Facepalm: It's another day, and sign of the memory crisis impacting consumer products. This time, Apple customers are getting a painful reminder that external storage is no longer the bargain it used to be.

Apple has quietly raised prices on several third-party SSDs sold through its online store, and some of the increases are stunning.

One of the worst examples is the SanDisk Professional Pro-G40 4TB SSD, which has jumped from $499.95 to $1,199.95 on Apple's US storefront. That's a 140% increase, and an even steeper climb when you remember the drive launched at $399.95.

A 1TB version was reportedly priced at around $120 before climbing to $360, which works out to a 200% increase. That model no longer seems to be listed on Apple's site, suggesting it may have been removed entirely. At the moment, the store appears to be offering only 2TB and 4TB versions of the Pro-G40.

In addition to the awful pricing, availability has dried up. Every third-party storage accessory on Apple's US website currently appears to be sold out, including products from SanDisk, LaCie, and Promise.

The only storage options still available online are Apple's own Mac Pro SSD upgrade kits in 4TB and 8TB capacities. Some of the third-party products may still be available in physical Apple Stores, but that's hardly reassuring when online inventory has been wiped out.

In fairness to Apple, Cupertino typically doesn't set the pricing for third-party accessories sold through its storefront.

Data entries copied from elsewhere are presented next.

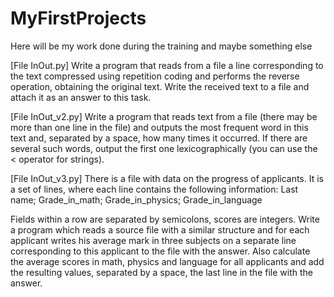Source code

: # MyFirstProjects

Here will be my work done during the training and maybe something else

[File InOut.py]
Write a program that reads from a file a line corresponding to the text compressed using repetition coding and performs the reverse operation, obtaining the original text.
Write the received text to a file and attach it as an answer to this task.

[File InOut_v2.py]
Write a program that reads text from a file (there may be more than one line in the file) and outputs the most frequent word in this text and, separated by a space, how many times it occurred. If there are several such words, output the first one lexicographically (you can use the < operator for strings).

[File InOut_v3.py]
There is a file with data on the progress of applicants. It is a set of lines, where each line contains the following information:
Last name; Grade_in_math; Grade_in_physics; Grade_in_language

Fields within a row are separated by semicolons, scores are integers.
Write a program which reads a source file with a similar structure and for each applicant writes his average mark in three subjects on a separate line corresponding to this applicant to the file with the answer.
Also calculate the average scores in math, physics and language for all applicants and add the resulting values, separated by a space,
the last line in the file with the answer.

But that won't matter much to buyers staring at a portable SSD that now costs more than some full PCs. Also, a disclosure on the Apple Store legal reads: "Apple reserves the right to change prices for products at the Apple Store at any time, and to correct inadvertent pricing errors."

The storage and memory market has been under pressure for months as AI infrastructure continues consuming huge amounts of NAND and DRAM. As demand from hyperscalers and enterprise buyers grows, manufacturers have stronger incentives to prioritize higher-margin data center products over the consumer hardware most people actually buy. SK Hynix's boss recently predicted that the memory chip shortage is going to last until 2030.

The crisis has already translated into rising prices for multiple products, and Apple's store is now one of the clearest examples yet of just how extreme things are getting.

The situation is starting to feel a lot like the GPU shortage during the height of the crypto boom and covid: low supply, comical pricing, and products that suddenly seem detached from reality.